Cloudera lists Exam CDP-5001 (CDP Certified Administrator - Public Cloud) as an online proctored, multiple-choice exam with a 60% passing score and a $330 USD fee. It presents 60 questions in 90 minutes, with no reference materials allowed.

What does the CDP-5001 exam measure?

CDP-5001 validates administering Cloudera Data Platform in public cloud. The four domains are Environments and Data Lakes (31%), Data Hubs and Data Services (27%), Onboarding - Prerequisites and Info Sec (22%), and Cloudera Identity Management (20%).

Which domain carries the most weight on CDP-5001?

Environments and Data Lakes is the largest domain at 31%, covering Cloudera architecture, registering CDP environments, Data Lake storage and scale, SDX services such as Ranger and Atlas, and Data Lake IDBroker.
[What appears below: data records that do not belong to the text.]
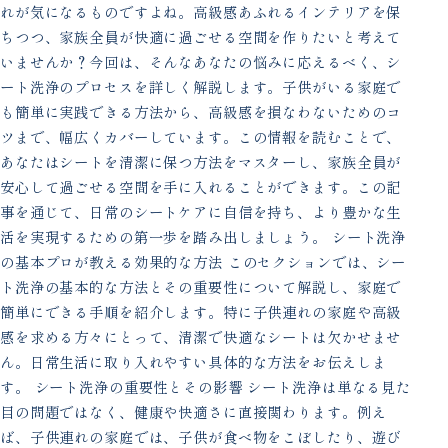
れが気になるものですよね。高級感あふれるインテリアを保
ちつつ、家族全員が快適に過ごせる空間を作りたいと考えて
いませんか？今回は、そんなあなたの悩みに応えるべく、シ
ート洗浄のプロセスを詳しく解説します。子供がいる家庭で
も簡単に実践できる方法から、高級感を損なわないためのコ
ツまで、幅広くカバーしています。この情報を読むことで、
あなたはシートを清潔に保つ方法をマスターし、家族全員が
安心して過ごせる空間を手に入れることができます。この記
事を通じて、日常のシートケアに自信を持ち、より豊かな生
活を実現するための第一歩を踏み出しましょう。 シート洗浄
の基本プロが教える効果的な方法 このセクションでは、シー
ト洗浄の基本的な方法とその重要性について解説し、家庭で
簡単にできる手順を紹介します。特に子供連れの家庭や高級
感を求める方々にとって、清潔で快適なシートは欠かせませ
ん。日常生活に取り入れやすい具体的な方法をお伝えしま
す。 シート洗浄の重要性とその影響 シート洗浄は単なる見た
目の問題ではなく、健康や快適さに直接関わります。例え
ば、子供連れの家庭では、子供が食べ物をこぼしたり、遊び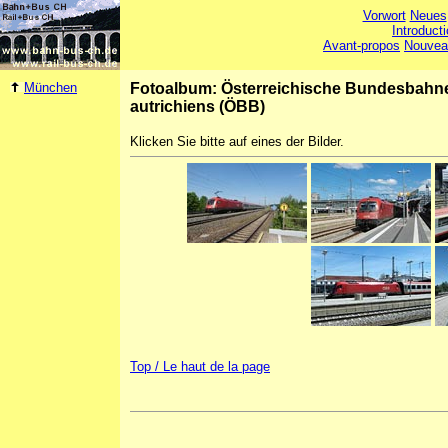
Vorwort
Neues
Introduct
Avant-propos
Nouvea
München
Fotoalbum: Österreichische Bundesbahn
autrichiens (ÖBB)
Klicken Sie bitte auf eines der Bilder.
Top / Le haut de la page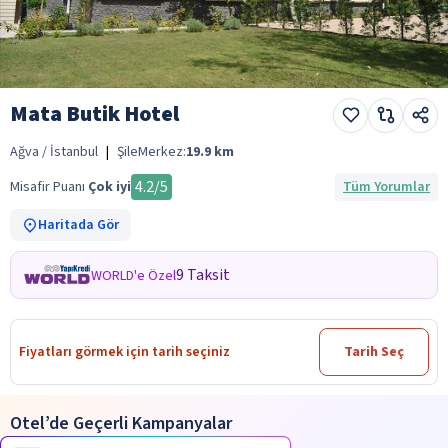
Mata Butik Hotel
Ağva / İstanbul
|
Şile
Merkez:
19.9
km
4.2
/5
Misafir Puanı
Çok iyi
Tüm Yorumlar
Haritada Gör
9 Taksit
WORLD'e Özel
Fiyatları görmek için tarih seçiniz
Tarih Seç
Otel’de Geçerli Kampanyalar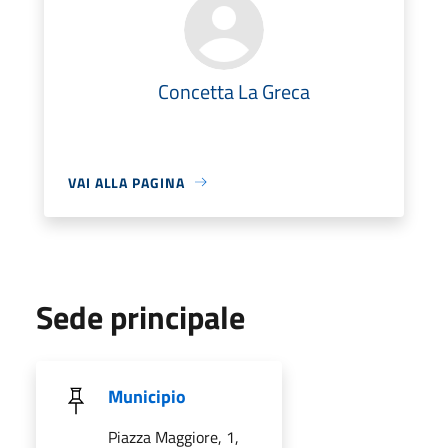
Concetta La Greca
VAI ALLA PAGINA
Sede principale
Municipio
Piazza Maggiore, 1,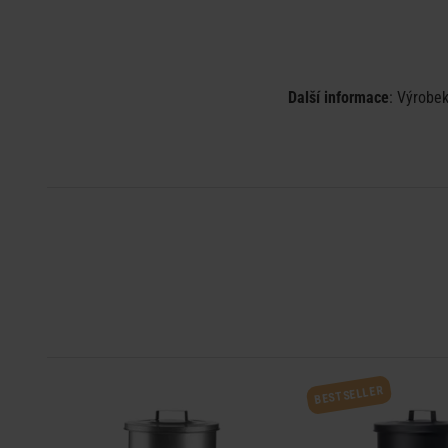
Další informace
: Výrobek
BESTSELLER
Is CDP-5001 the same as CDP-500?

Yes. The Cloudera Administrator Public Cloud certification is referenced both as exam CDP-5001 and by the exam guide code CDP-500. Both refer to the CDP Certified Administrator - Public Cloud credential.

Which cloud providers does the exam cover?

CDP Public Cloud runs on AWS, Azure, and Google Cloud Platform, and the exam assumes familiarity with all three. Candidates should understand provider networking, compute, IAM, and storage as they relate to CDP.

What is the best way to prepare for CDP-5001?

Get hands-on registering an environment, building a Data Lake, mapping IDBroker users to cloud roles, and deploying Data Hubs and data services. Then drill SDX, FreeIPA user sync, autoscaling, and Ranger/RAZ until each workflow feels routine.